THE PROBLEM >> Could you copy out the data from its start through the line containing "odpowiednich informacji na", both ends included, leaving out the pictures?

SOURCE DATA >>

*** Block opens ***

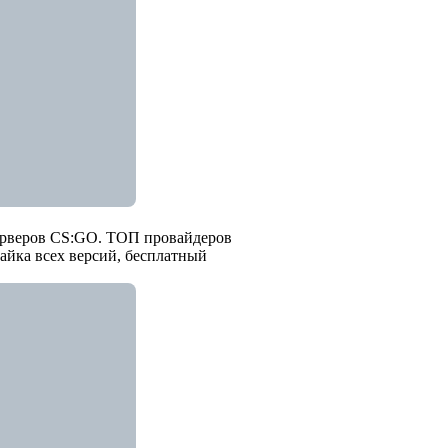
ерверов CS:GO. ТОП провайдеров
райка всех версий, бесплатный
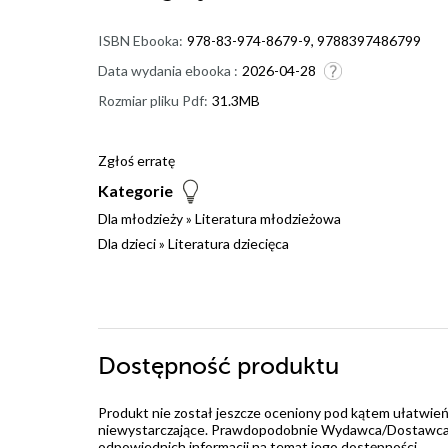
ISBN Ebooka:
978-83-974-8679-9, 9788397486799
Data wydania ebooka :
2026-04-28
Rozmiar pliku Pdf:
31.3MB
Zgłoś erratę
Kategorie
Dla młodzieży
»
Literatura młodzieżowa
Dla dzieci
»
Literatura dziecięca
Dostępność produktu
Produkt nie został jeszcze oceniony pod kątem ułatwień
niewystarczające. Prawdopodobnie Wydawca/Dostawca jes
odpowiednich informacji na temat jego dostępności.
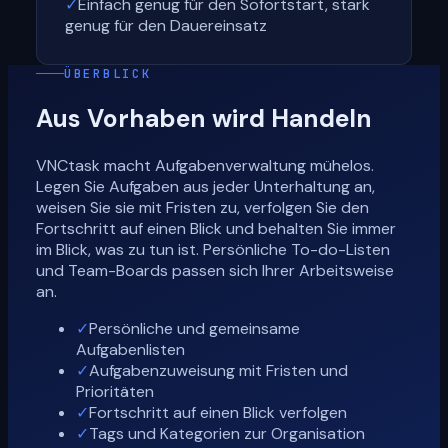
✓
Einfach genug für den Sofortstart, stark
genug für den Dauereinsatz
ÜBERBLICK
Aus Vorhaben wird Handeln
VNCtask macht Aufgabenverwaltung mühelos.
Legen Sie Aufgaben aus jeder Unterhaltung an,
weisen Sie sie mit Fristen zu, verfolgen Sie den
Fortschritt auf einen Blick und behalten Sie immer
im Blick, was zu tun ist. Persönliche To-do-Listen
und Team-Boards passen sich Ihrer Arbeitsweise
an.
✓
Persönliche und gemeinsame
Aufgabenlisten
✓
Aufgabenzuweisung mit Fristen und
Prioritäten
✓
Fortschritt auf einen Blick verfolgen
✓
Tags und Kategorien zur Organisation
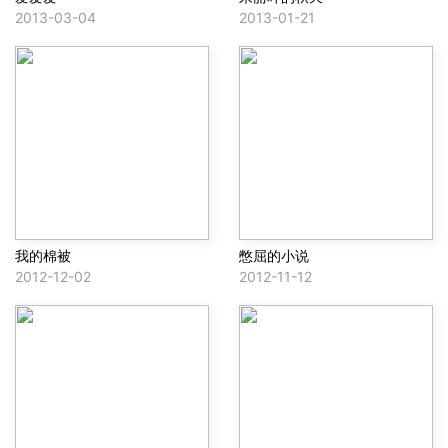
2013-03-04
2013-01-21
我的棉被
憋屈的小说
2012-12-02
2012-11-12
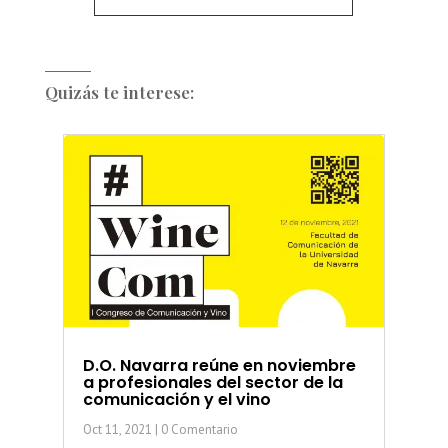
Quizás te interese:
D.O. Navarra reúne en noviembre
a profesionales del sector de la
comunicación y el vino
Oct 11, 2021
| 0 Comentario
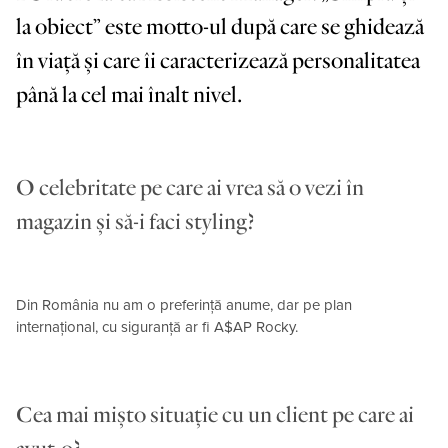
la obiect” este motto-ul după care se ghidează
în viață și care îi caracterizează personalitatea
până la cel mai înalt nivel.
O celebritate pe care ai vrea să o vezi în
magazin și să-i faci styling?
Din România nu am o preferință anume, dar pe plan
internațional, cu siguranță ar fi A$AP Rocky.
Cea mai mișto situație cu un client pe care ai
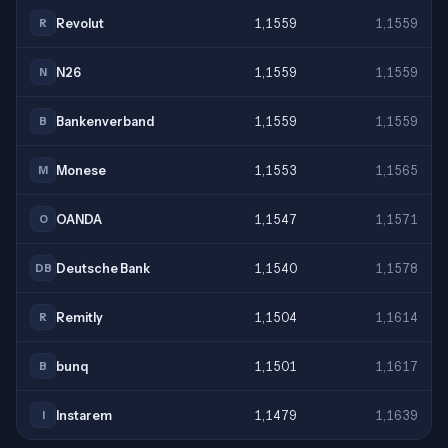
Revolut
1,1559
1,1559
R
N26
1,1559
1,1559
N
Bankenverband
1,1559
1,1559
B
Monese
1,1553
1,1565
M
OANDA
1,1547
1,1571
O
Deutsche Bank
1,1540
1,1578
DB
Remitly
1,1504
1,1614
R
bunq
1,1501
1,1617
B
Instarem
1,1479
1,1639
I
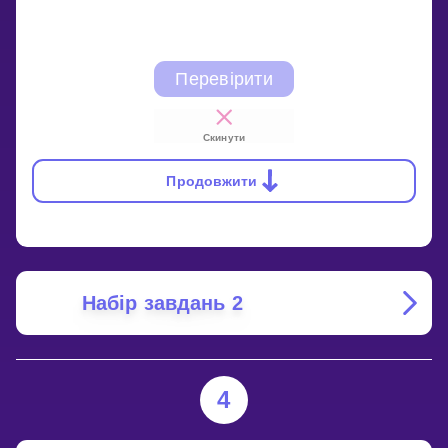
Перевірити
Скинути
Продовжити
Набір завдань 2
4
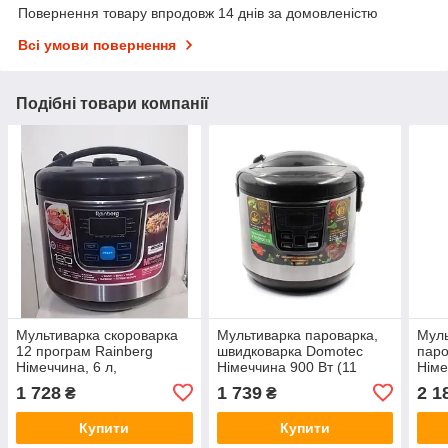
Повернення товару впродовж 14 днів за домовленістю
Всі умови повернення
Подібні товари компанії
Мультиварка скороварка
Мультиварка пароварка,
Муль
12 програм Rainberg
швидковарка Domotec
паро
Німеччина, 6 л,
Німеччина 900 Вт (11
Німе
пароварка, книга рецептів
програм)
фри
1 728
1 739
2 1
₴
₴
1000 Вт ER 123 UI
123 
Купити
Купити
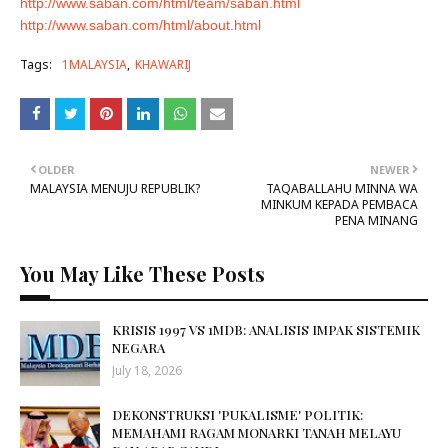
http://www.saban.com/html/team/saban.html
http://www.saban.com/html/about.html
Tags:
1MALAYSIA
KHAWARIJ
OLDER
NEWER
MALAYSIA MENUJU REPUBLIK?
TAQABALLAHU MINNA WA
MINKUM KEPADA PEMBACA
PENA MINANG
You May Like These Posts
KRISIS 1997 VS 1MDB: ANALISIS IMPAK SISTEMIK
NEGARA
July 18, 2026
DEKONSTRUKSI 'PUKALISME' POLITIK:
MEMAHAMI RAGAM MONARKI TANAH MELAYU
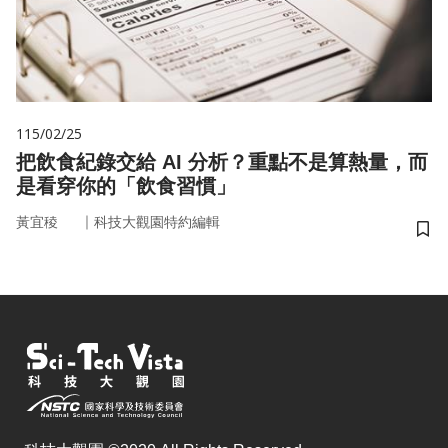
115/02/25
把飲食紀錄交給 AI 分析？重點不是算熱量，而
是看穿你的「飲食習慣」
｜
黃宜稜
科技大觀園特約編輯
儲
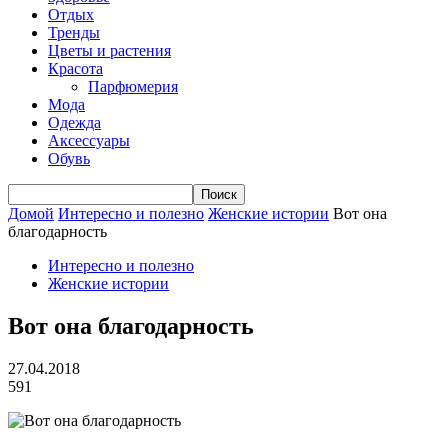
Отдых
Тренды
Цветы и растения
Красота
Парфюмерия
Мода
Одежда
Аксессуары
Обувь
Домой
Интересно и полезно
Женские истории
Вот она
благодарность
Интересно и полезно
Женские истории
Вот она благодарность
27.04.2018
591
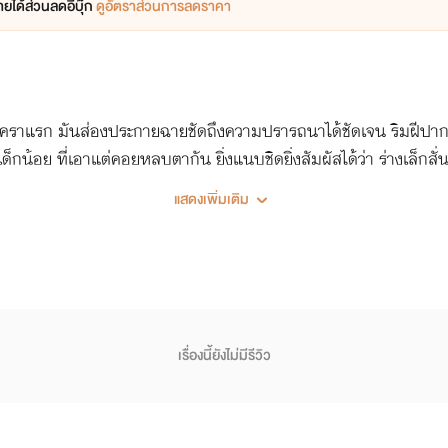
ยได้ส่วนลดอีบุ๊ก
ดูอัตราส่วนการลดราคา
ที่เห็นคราแรก มันส่องประกายฉายชัดถึงความปรารถนาได้ชัดเจน ริมฝ
็กน้อย ที่เอาแต่คอยหลบตากัน ยิ่งแนบชิดยิ่งสัมผัสได้ว่า ร่างเล็กสั่
แสดงเพิ่มเติม
เรื่องนี้ยังไม่มีรีวิว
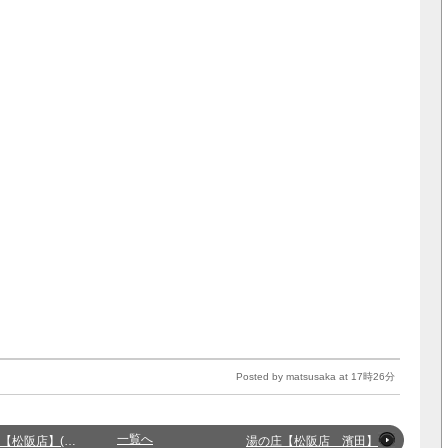
Posted by matsusaka at 17時26分
一覧へ
阪店】(佐藤)
湯の庄【松阪店 濱田】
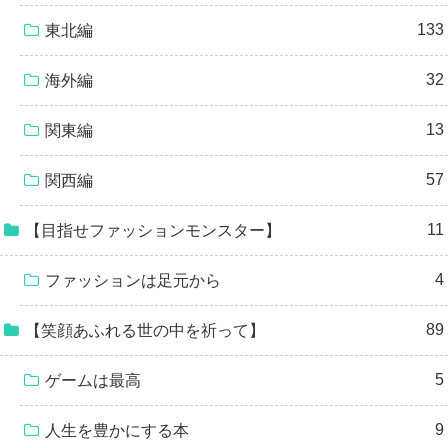
133
東北編
32
海外編
13
関東編
57
関西編
11
【目指せファッションモンスター】
4
ファッションは足元から
89
【笑顔あふれる世の中を祈って】
5
ゲームは最高
9
人生を豊かにする本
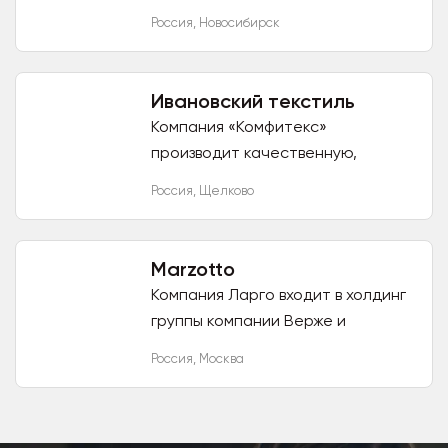
Вашим покупателям подушек с
Россия
,
Новосибирск
валиками и перегородками. Наши
подушки уникальны ,такого...
Ивановский текстиль
Компания «Комфитекс»
производит качественную,
стильную, но при этом по
Россия
,
Щелково
доступной цене текстильную
продукцию. Мы готовы
предложить постельное белье,...
Marzotto
Компания Ларго входит в холдинг
группы компании Верже и
занимается дистрибуцией
Россия
,
Москва
брендов: - Marzotto, Lanerossi на
территории РФ, Белоруссии и...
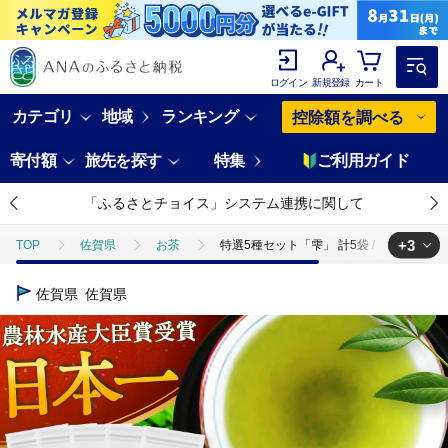
ログイン
新規登録
カート
カテゴリ
地域
ランキング
控除額を調べる
寄付額
旅先を探す
特集
ご利用ガイド
「ふるさとチョイス」システム連携に関して
+3
TOP
佐賀県
お茶
特選5種セット「雫」 計5袋 / お茶 / 佐賀県 /
TOP
飲料（酒以外）
特選5種セット「雫」 計5袋 / お茶 / 佐賀県 / 白
佐賀県
佐賀県
TOP
飲料（酒以外）
ソフトドリンク
特選5種セット「雫」 計5袋
TOP
飲料（酒以外）
ソフトドリンク
お茶
特選5種セッ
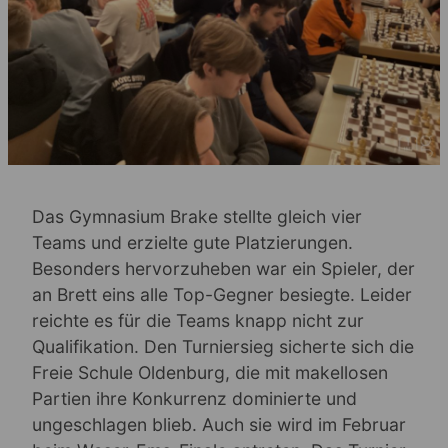
Das Gymnasium Brake stellte gleich vier
Teams und erzielte gute Platzierungen.
Besonders hervorzuheben war ein Spieler, der
an Brett eins alle Top-Gegner besiegte. Leider
reichte es für die Teams knapp nicht zur
Qualifikation. Den Turniersieg sicherte sich die
Freie Schule Oldenburg, die mit makellosen
Partien ihre Konkurrenz dominierte und
ungeschlagen blieb. Auch sie wird im Februar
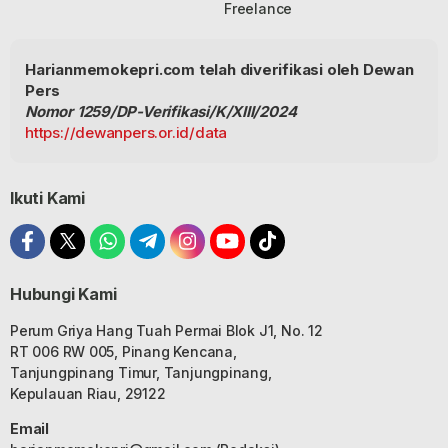
Freelance
Harianmemokepri.com telah diverifikasi oleh Dewan
Pers
Nomor 1259/DP-Verifikasi/K/XIII/2024
https://dewanpers.or.id/data
Ikuti Kami
Hubungi Kami
Perum Griya Hang Tuah Permai Blok J1, No. 12
RT 006 RW 005, Pinang Kencana,
Tanjungpinang Timur, Tanjungpinang,
Kepulauan Riau, 29122
Email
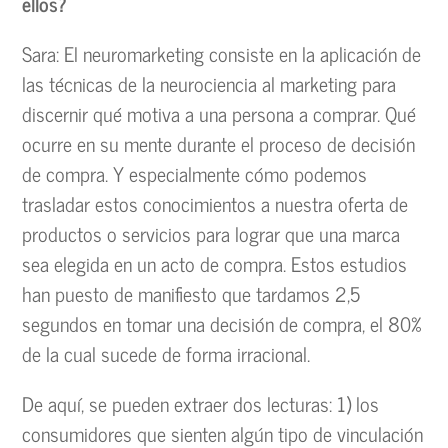
ellos?
Sara: El neuromarketing consiste en la aplicación de
las técnicas de la neurociencia al marketing para
discernir qué motiva a una persona a comprar. Qué
ocurre en su mente durante el proceso de decisión
de compra. Y especialmente cómo podemos
trasladar estos conocimientos a nuestra oferta de
productos o servicios para lograr que una marca
sea elegida en un acto de compra. Estos estudios
han puesto de manifiesto que tardamos 2,5
segundos en tomar una decisión de compra, el 80%
de la cual sucede de forma irracional.
De aquí, se pueden extraer dos lecturas: 1) los
consumidores que sienten algún tipo de vinculación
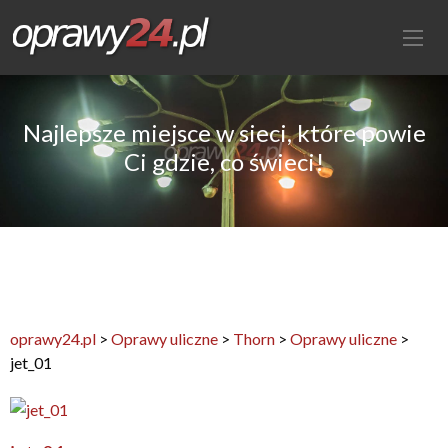
Najlepsze miejsce w sieci, które powie
Ci gdzie, co świeci!
oprawy24.pl
>
Oprawy uliczne
>
Thorn
>
Oprawy uliczne
>
jet_01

*** Block closes ***

TASK OUTPUT >>
ерверов CS:GO. ТОП провайдеров
райка всех версий, бесплатный
ISBN Ebooka:
978-83-974-8679-9, 9788397486799
Data wydania ebooka :
2026-04-28
Rozmiar pliku Pdf:
31.3MB
Zgłoś erratę
Kategorie
Dla młodzieży
»
Literatura młodzieżowa
Dla dzieci
»
Literatura dziecięca
Dostępność produktu
Produkt nie został jeszcze oceniony pod kątem ułatwień
niewystarczające. Prawdopodobnie Wydawca/Dostawca jes
odpowiednich informacji na temat jego dostępności.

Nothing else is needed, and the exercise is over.